Last night No10 insisted that her appointment followed “all proper procedures” but no further details were given.
Hancock ducked questions by cancelling a planned visit to a vaccine centre at Newmarket Racecourse in Suffolk.
But as he was hammered by criticism from legal experts and MPs, a growing number of Tory insiders called for his scalp.
A senior minister said of the former aide to ex-Chancellor George Osborne: “He was part of that George Osborne crew who had everything handed to him on a plate: the seat, the jobs, everything. So they have very little self-awareness and don’t realise how bad things like this look to normal people. The sense of entitlement is phenomenal.”
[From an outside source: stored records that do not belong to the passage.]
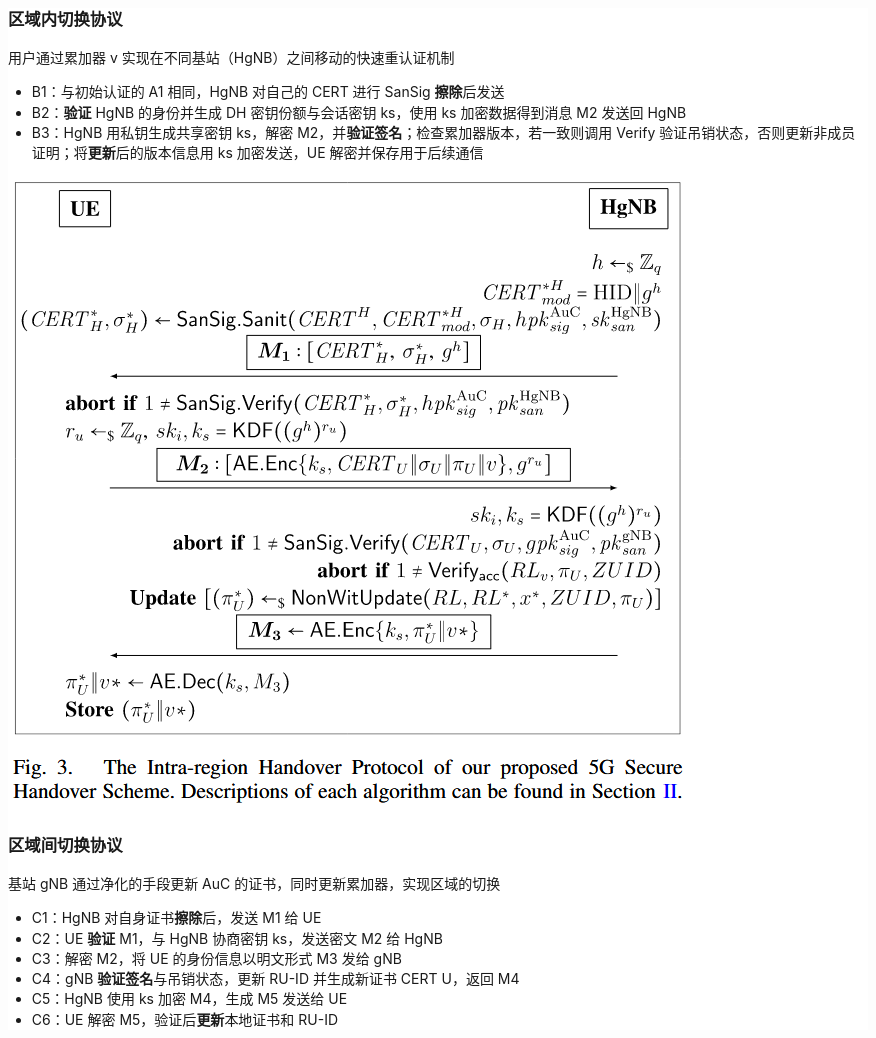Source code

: ### 区域内切换协议

用户通过累加器 v 实现在不同基站（HgNB）之间移动的快速重认证机制

- B1：与初始认证的 A1 相同，HgNB 对自己的 CERT 进行 SanSig **擦除**后发送
- B2：**验证** HgNB 的身份并生成 DH 密钥份额与会话密钥 ks，使用 ks 加密数据得到消息 M2 发送回 HgNB
- B3：HgNB 用私钥生成共享密钥 ks，解密 M2，并**验证签名**；检查累加器版本，若一致则调用 Verify 验证吊销状态，否则更新非成员证明；将**更新**后的版本信息用 ks 加密发送，UE 解密并保存用于后续通信

<img src="./assets/image-20250505222227373.png">

### 区域间切换协议

基站 gNB 通过净化的手段更新 AuC 的证书，同时更新累加器，实现区域的切换


- C1：HgNB 对自身证书**擦除**后，发送 M1 给 UE
- C2：UE **验证** M1，与 HgNB 协商密钥 ks，发送密文 M2 给 HgNB
- C3：解密 M2，将 UE 的身份信息以明文形式 M3 发给 gNB
- C4：gNB **验证签名**与吊销状态，更新 RU-ID 并生成新证书 CERT U，返回 M4
- C5：HgNB 使用 ks 加密 M4，生成 M5 发送给 UE
- C6：UE 解密 M5，验证后**更新**本地证书和 RU-ID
Another senior Tory aide said: “There’s not a lot of love lost for Hancock. He should just go and not hang around.
“You can’t take away people’s freedoms for the best part of a year while having it off with an aide in an office and expect to get away scot-free.”
One senior Conservative MP told Trending In The News: “The pandemic may save him until the reshuffle — but he is toast.”
Hancock was also labelled a hypocrite after slamming Professor Neil Ferguson over his lockdown-breaking affair — a year before his own was exposed.
Speaking on telly last year, the Health Secretary said he was left “speechless” after discovering “Professor Lockdown” had broken rules to meet his married lover indoors. The Imperial College prof quit as a Sage adviser over the breach.
Labour seized on the scandal to call for Hancock’s head.
Party chairwoman Anneliese Dodds fumed: “If Matt Hancock has been secretly having a relationship with an adviser in his office — who he personally appointed to a taxpayer-funded role — it is a blatant abuse of power and a clear conflict of interest. His position is hopelessly untenable.”
Rumours swirled around Westminster that Vaccines Tsar Nadhim Zahawi is lined up to replace him.
And in yet another kick in the teeth, his arch nemesis Dominic Cummings launched a fresh assault on his handling of Covid.